Vito Corleone works in a grocery store and spends his time as a loving husband to his beautiful wife and as a loving father to his newborn son Santino (James Caan in 'The Godfather) and he sees how the neighbourhood he lives in is prey to the delight of Don Fanucci (Gastone Moschin). He collects money from all the merchants and takes things without paying for them. The citizens kiss his hand upon seeing him and he controls the police and keeps the neighbourhood living in fear. Determined not to be a puppet, held by the strings of big shots (the logo for the 'Godfather' films), Vito Corleone along with a young Peter Clemenza (Bruno Kirby) and Sal Tessio (John Aprea), slowly begin claiming neighbourhood territory for themselves. They begin as petty thieves and work their way up to establishing a front for their illegal business which is the legitimate Genco olive oil company. Vito Corleone would later settle the score with the Mafia chieftain responsible for killing his entire family.

As 'The Godfather Part II' becomes more and more engrossing with each passing frame, the film shows family betrayals and some historical fact as well. The scenes with Michael and Hyman Roth in Cuba are set at the end of 1958. The Cuban presidential palace is host to a party of international dignitaries on New Year's Eve when the current president steps down during a bloody revolution and the birth of the Castro regime was formed, kicking out the Mafia under the communist ruled system and everything to do with their business, including control of the casinos.
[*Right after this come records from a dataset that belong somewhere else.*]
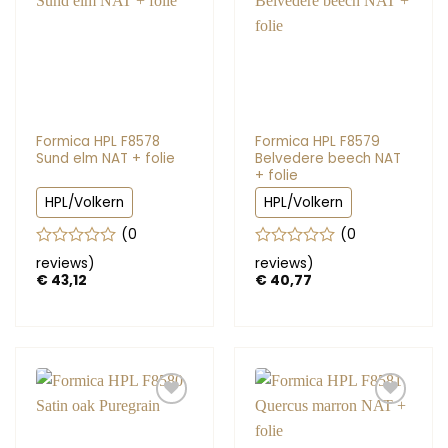
Formica HPL F8578
Formica HPL F8579
Sund elm NAT + folie
Belvedere beech NAT
+ folie
HPL/Volkern
HPL/Volkern
(0
(0
Gewaardeerd
Gewaardeerd
reviews
)
reviews
)
0
0
€
43,12
€
40,77
uit
uit
5
5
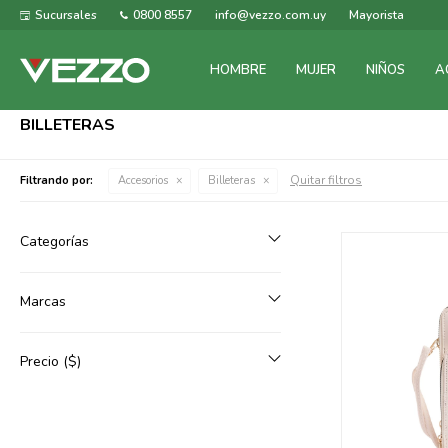
Sucursales
0800 8557
info@vezzo.com.uy
Mayorista
HOMBRE
MUJER
NIÑOS
A
BILLETERAS
Quitar filtros
Filtrando por:
Accesorios
Billeteras
Categorías
Marcas
Precio
($)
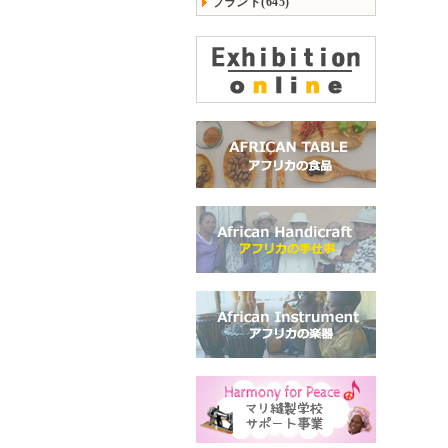
ブランド(645)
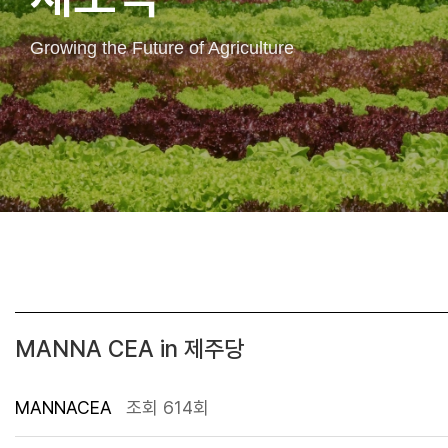
Growing the Future of Agriculture
MANNA CEA in 제주당
MANNACEA
조회 614회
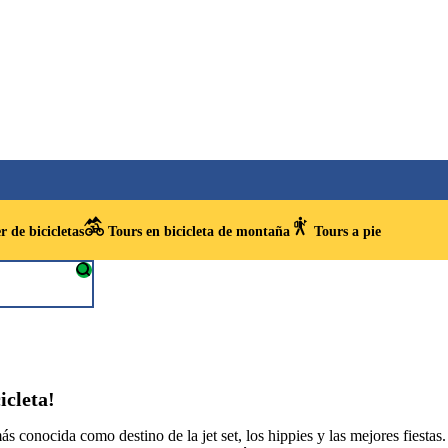
r de bicicletas
Tours en bicicleta de montaña
Tours a pie
icleta!
más conocida como destino de la jet set, los hippies y las mejores fiest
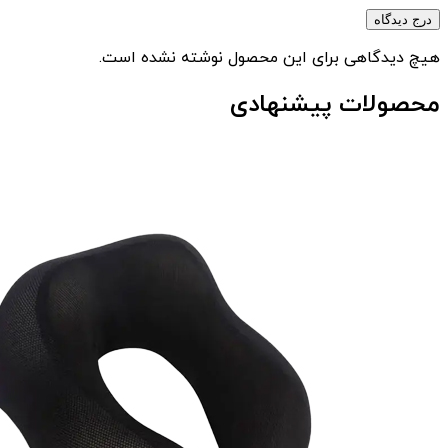
درج دیدگاه
هیچ دیدگاهی برای این محصول نوشته نشده است.
محصولات پیشنهادی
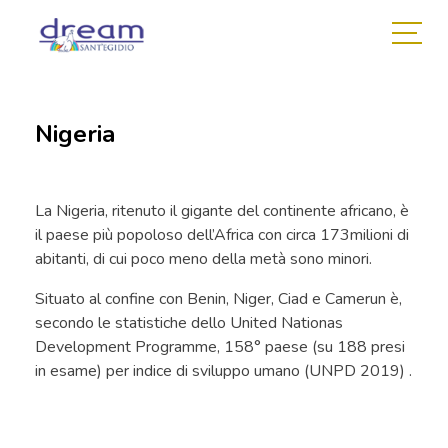
Nigeria
La Nigeria, ritenuto il gigante del continente africano, è
il paese più popoloso dell’Africa con circa 173milioni di
abitanti, di cui poco meno della metà sono minori.
Situato al confine con Benin, Niger, Ciad e Camerun è,
secondo le statistiche dello United Nationas
Development Programme, 158° paese (su 188 presi
in esame) per indice di sviluppo umano (UNPD 2019) .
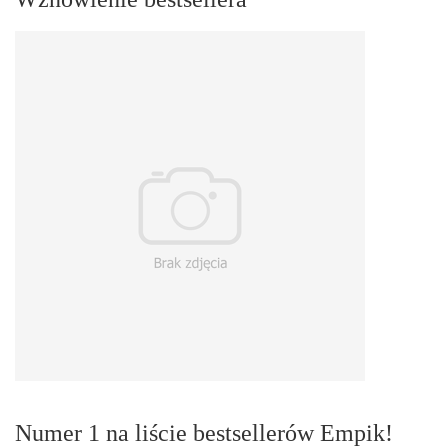
Numer 1 na liście bestsellerów Empik!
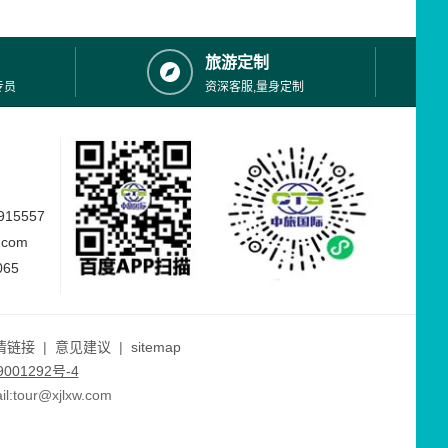
石出。又一个世界奇观----龙游石窟横空
出世了。这是一个谜团百结的地下建筑
群。在方圆0.38平方公里的土丘上似有规
旅游定制
律的分
专员
资深客服,量身定制
15557
.com
065
情链接
|
意见建议
|
sitemap
001292号-4
ur@xjlxw.com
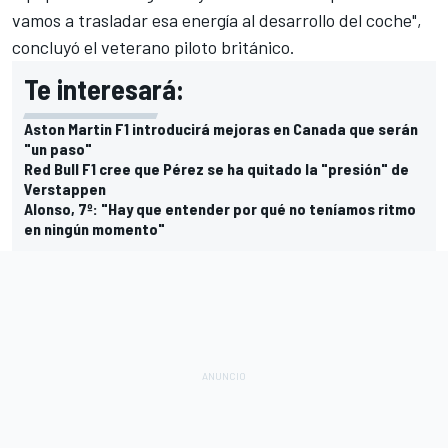
vamos a trasladar esa energía al desarrollo del coche",
concluyó el veterano piloto británico.
Te interesará:
Aston Martin F1 introducirá mejoras en Canada que serán
"un paso"
Red Bull F1 cree que Pérez se ha quitado la "presión" de
Verstappen
Alonso, 7º: "Hay que entender por qué no teníamos ritmo
en ningún momento"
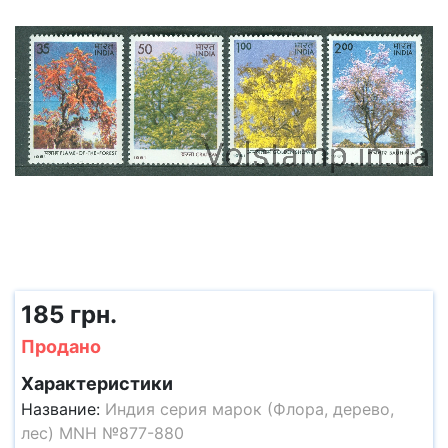
185 грн.
Продано
Характеристики
Название:
Индия серия марок (Флора, дерево,
лес) MNH №877-880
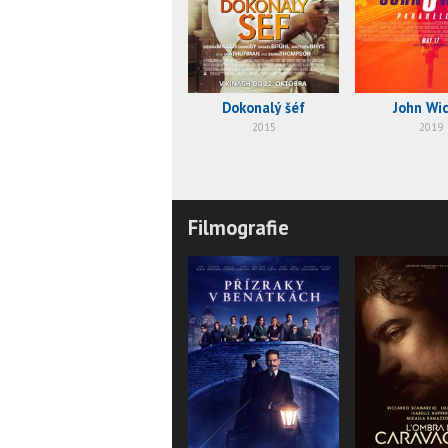
Dokonalý šéf
John Wic
2015
2019
Filmografie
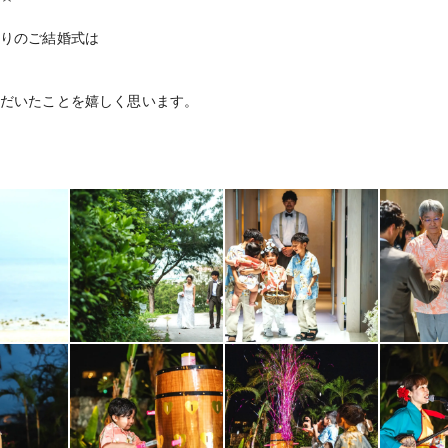
りのご結婚式は
*
だいたことを嬉しく思います。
Michael's marriage to Kay falls apart throughout the film, and Michael begins to see that he constructed his empire the wrong way, a way in which resistance to his plans was easy. Michael lacked the political skill his father had to keep everything in line and Michael's under handed control of the family is something his father would not approve of. There are references to Shakespearean themes in 'The Godfather Part II" and Part III has a more clearly defined passage of them and a clearer and less cerebral pace. 'The Godfather Part II' is certainly the most ambitious movie sequel ever made. Its determination to be on a larger scale in terms of its production values and diversification of characters within organized crime is to be admired. To many, it was a film that had an acquired taste. Coppola is quoted as saying in a documentary on all three films that there were disastrous previews for Part II and he was nervous about its release.

Critics were impressed. Audiences were slower and less fouthcoming but the Academy gave it six Oscars, three more than the original. 'The Godfather' won three for Best Picture, Best Actor (Marlon Brando) and Best Screenplay Adaptation (Francis Ford Coppola and Mario Puzo), based on Puzo's novel. 'The Godfather Part II' was honoured with Oscars for Best Picture, Best Director (Francis Ford Coppola), Best Screenplay Adaptation (Francis Ford Coppola and Mario Puzo), Best Supporting Actor (Robert De Niro), Best Art Direction/Set Decoration and Best Original Music Score for Carmine Coppola, Francis' father. The film has the distinction being one in only a handful of films in history to receive five Oscar nominations for acting. Al Pacino for Best Actor, Talia Shire for Best Supporting Actress and Michael V. Gazzo, Lee Strasberg and Robert De Niro for Best Supporting Actor.

'The Godfather Part II' is an example of how a carefully crafted sequel to a great film can work when attention is paid to its artistic quality. An element of distinction between integrity and a film's dollar value can be the difference between a director who lives for the moment or one that lives forever. Like the music of Mozart and Beethoven, the paintings of Michaelangelo and the invention of aviation, Coppola's 'Godfather' films will live and fly forever.